With the election of a new PC leader, the political landscape will be altered. All three declared PC leadership candidates—Christine Elliott, Doug Ford and Caroline Mulroney—have positives and negatives. While some may view former MPP Christine Elliott as an uninspiring and dull choice for leader, she does present as soft-spoken, reasonable and even-tempered. And her experience as a parliamentarian coupled with her recent tenure as Ontario’s Patient Advocate, a position to which she was appointed by Kathleen Wynne, will make it challenging for anyone to see her as outside of Ontario’s political mainstream. Ontarians may come to accept her as a safe alternative to Wynne, and someone who won’t cause major disruption to Ontario’s political culture.

Doug Ford’s outspoken manner will be a lightning rod for supporters and detractors alike. While Ford may have the greatest ability to mobilize a sizeable part of the electorate, it’s possible that even more will mobilize against him. His candidacy is sure to wreak havoc and lead to a polarized electorate. That could work to the Liberals’ advantage if they can convince voters that they are the only ones who can stop Ford Nation.
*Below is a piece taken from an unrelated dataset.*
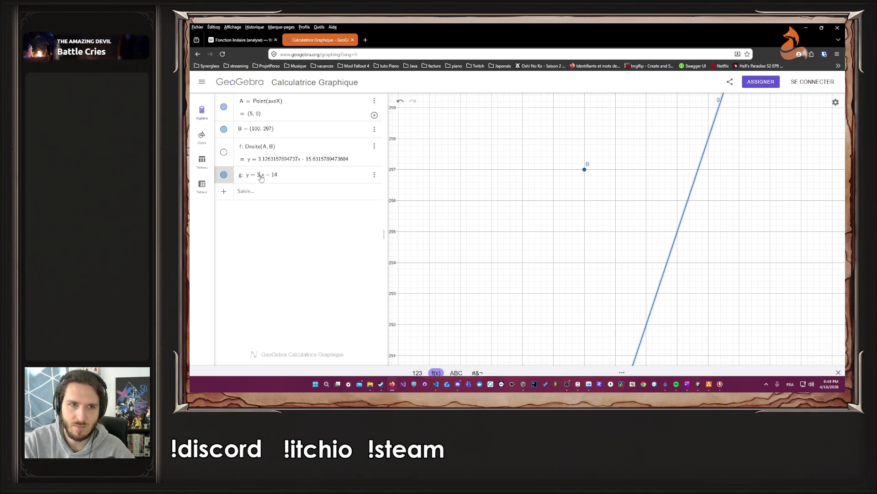
click(262, 178)
text(.5)
key(Return)
scroll(541, 226, down, 10)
As for Caroline Mulroney, her candidacy opens many questions. Despite being the daughter of one of the most unpopular, if not the most unpopular, Prime Ministers in Canada’s history, she has never been elected to a political office, and has no experience as a candidate. But while some might think it hubris that this inexperienced individual aspires to the top job, others will see a lawyer and mother of four who presents herself as an inspiring choice for women who can both juggle family and maintain a career. The fact that she chooses to send all of her children to private schools may not matter to some Ontarians, but to others it will reinforce the image of a privileged elitist who is out-of-touch with the common person.

PC members will choose their new leader on March 10, and we’ll know what Ontarians think of that choice when the ballots are counted on June 7.